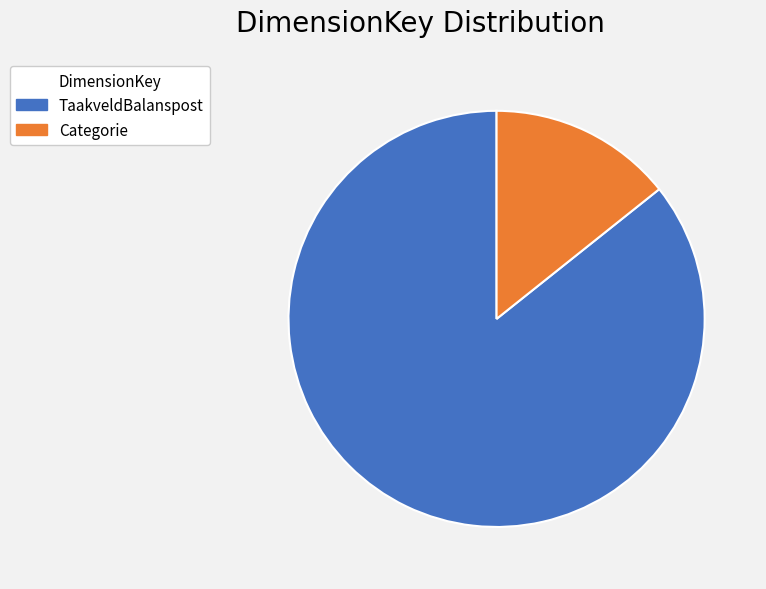

Combined, do TaakveldBalanspost and Categorie account for over 50%?

Yes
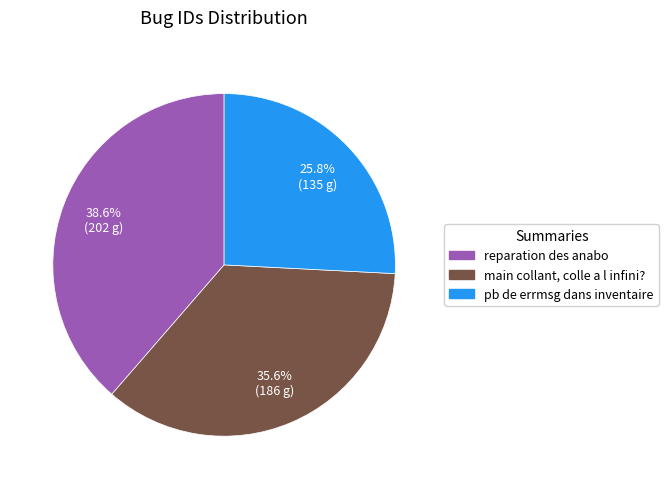

Is there any slice that represents more than half of the pie?

No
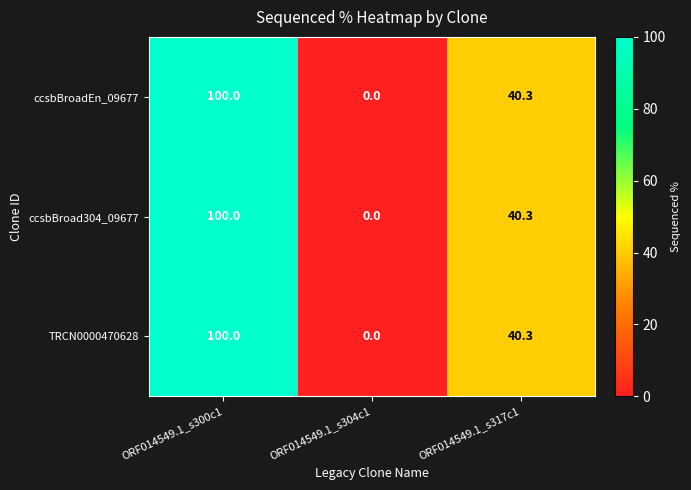

Read the ccsbBroadEn_09677 value at ORF014549.1_s300c1.

100.0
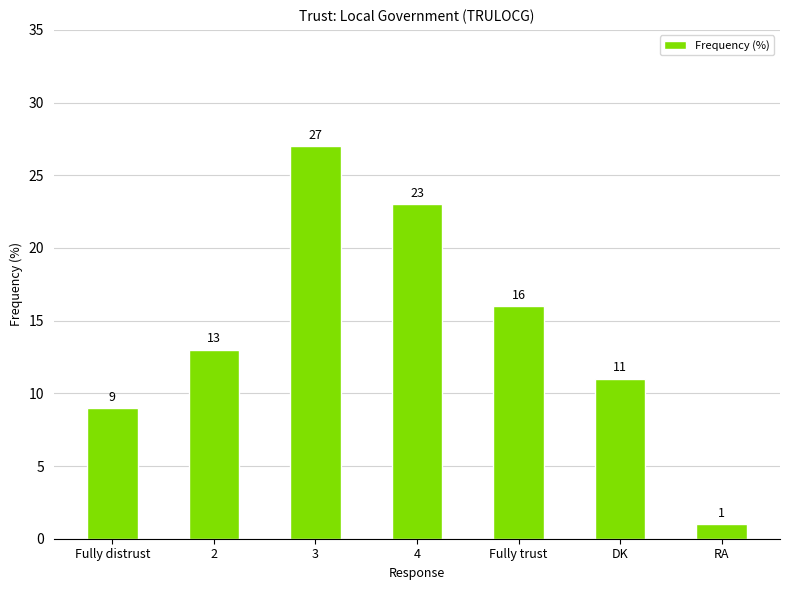

List the labels in order of value, smallest first.

RA, Fully distrust, DK, 2, Fully trust, 4, 3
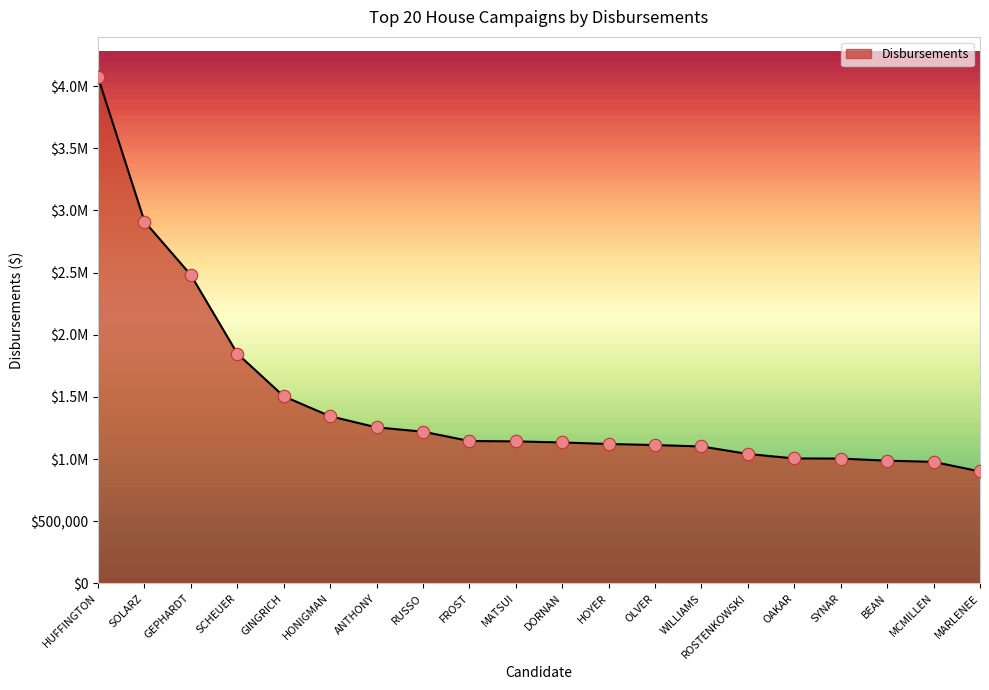

Is this an area chart (filled region under the line)?

Yes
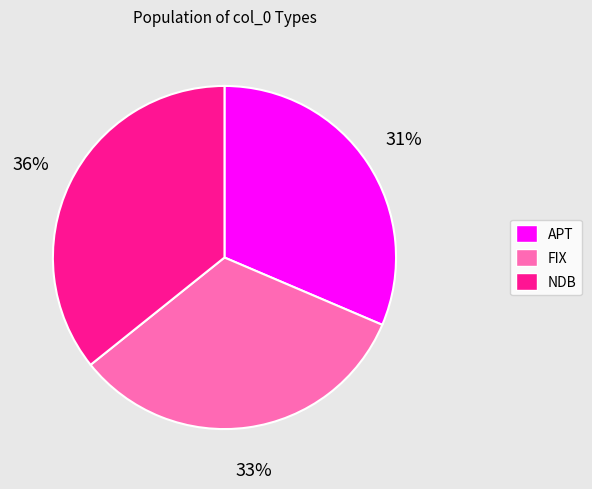

Is the sum of APT and FIX greater than half?

Yes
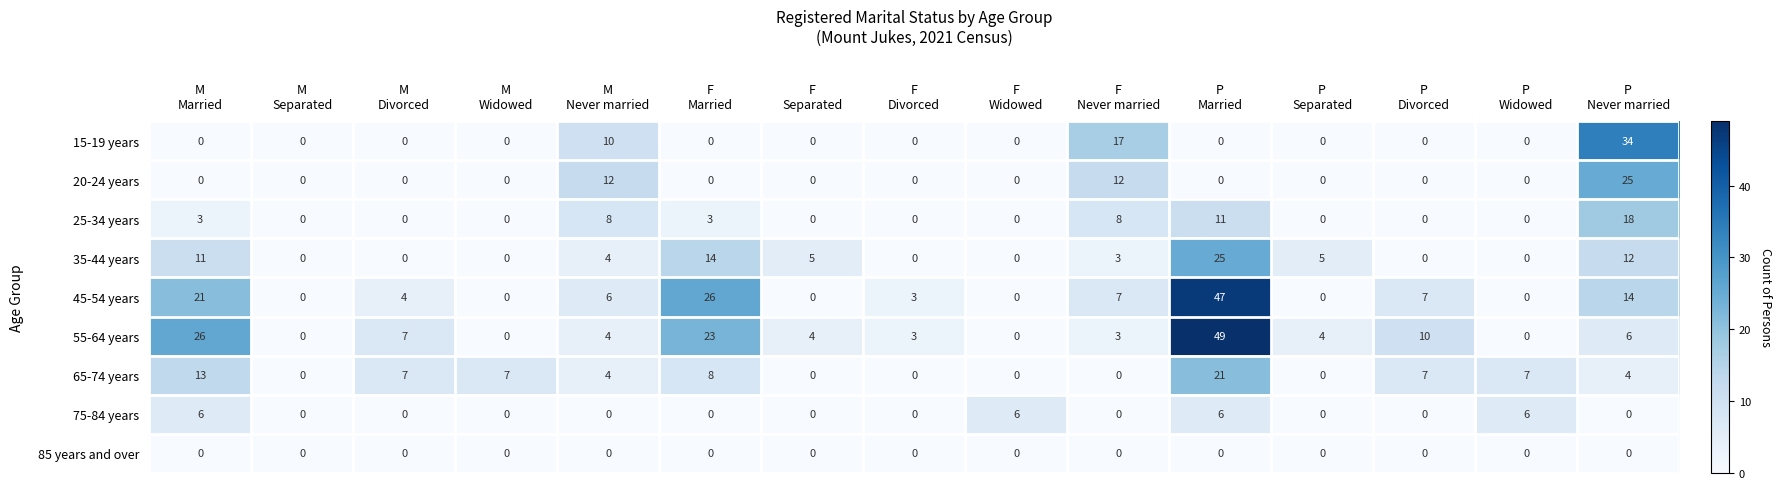

What is the greatest value displayed?

49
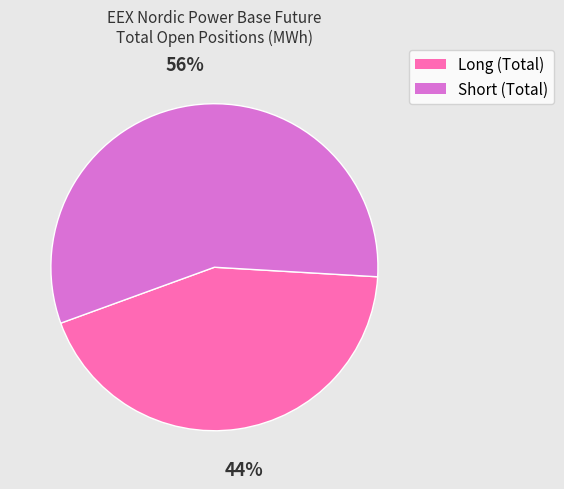

Is it true that Short (Total) is 71% of the pie?

False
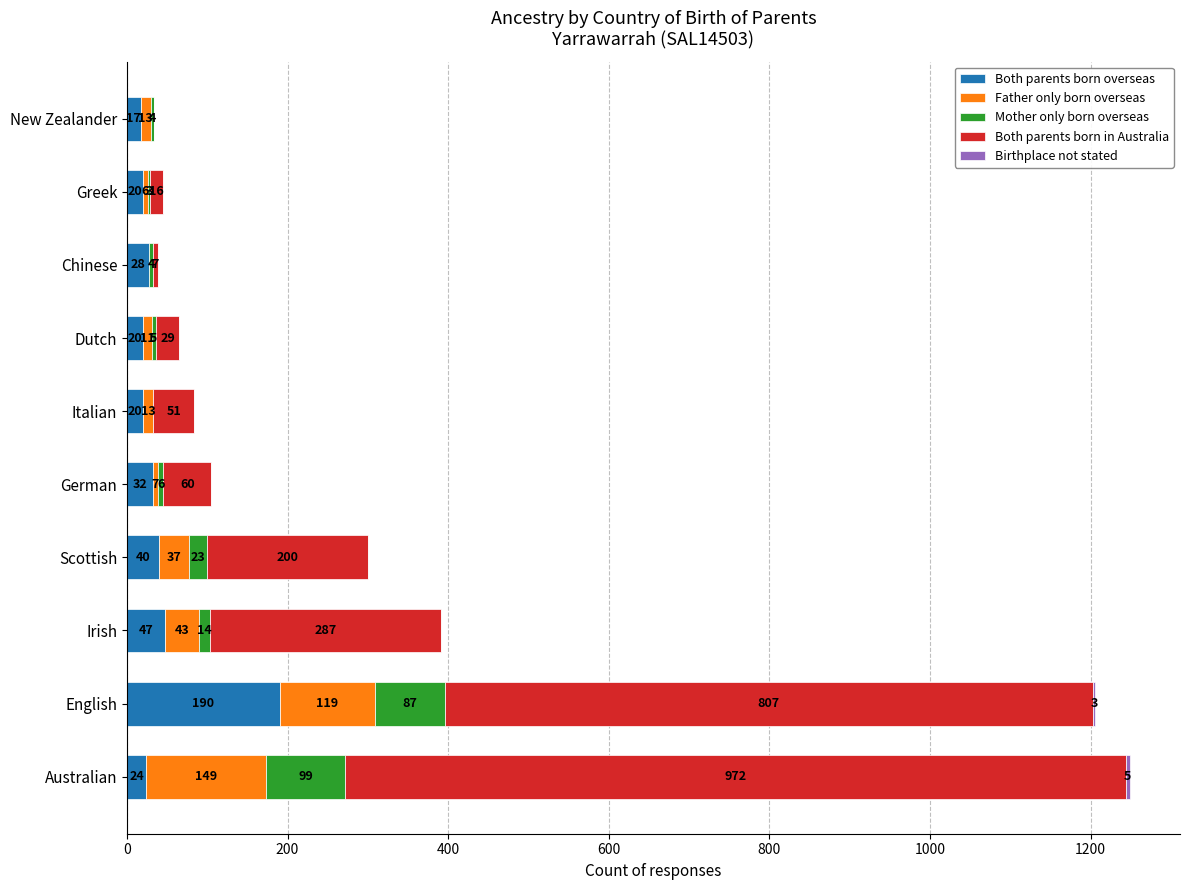

At which label does Both parents born overseas reach its peak?

English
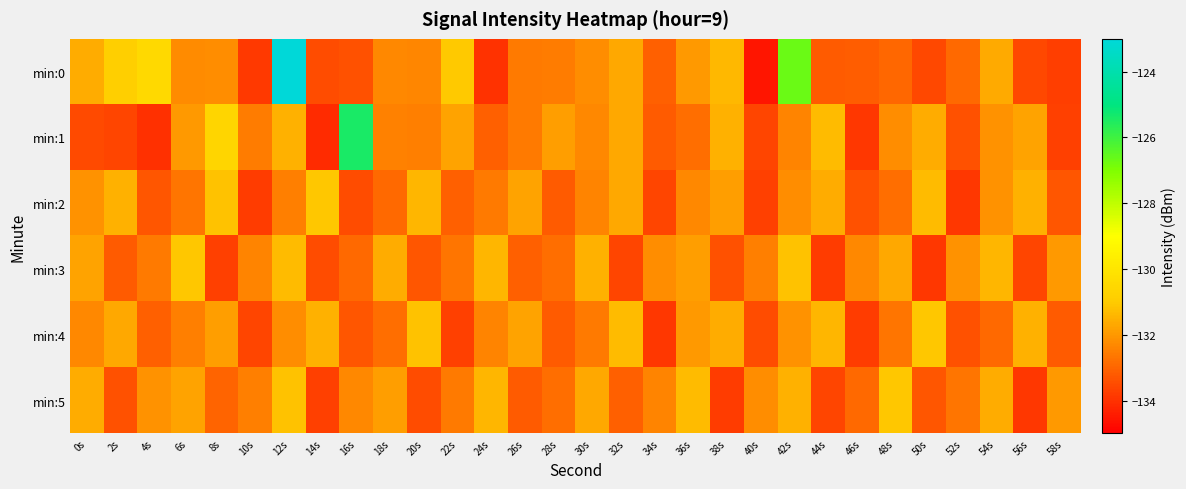

Count the number of categories in the chart.

30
====
● **WHAT IS EXPECTED**
Could you turn every line of the rows above into a numbered list, dropping the blank lines and leaving the pictures out?

● **TASK ANSWER**
1. Combined, do TaakveldBalanspost and Categorie account for over 50%?
2. Yes
3. Is there any slice that represents more than half of the pie?
4. No
5. Read the ccsbBroadEn_09677 value at ORF014549.1_s300c1.
6. 100.0
7. List the labels in order of value, smallest first.
8. RA, Fully distrust, DK, 2, Fully trust, 4, 3
9. Is this an area chart (filled region under the line)?
10. Yes
11. Is the sum of APT and FIX greater than half?
12. Yes
13. What is the greatest value displayed?
14. 49
15. Is it true that Short (Total) is 71% of the pie?
16. False
17. At which label does Both parents born overseas reach its peak?
18. English
19. Count the number of categories in the chart.
20. 30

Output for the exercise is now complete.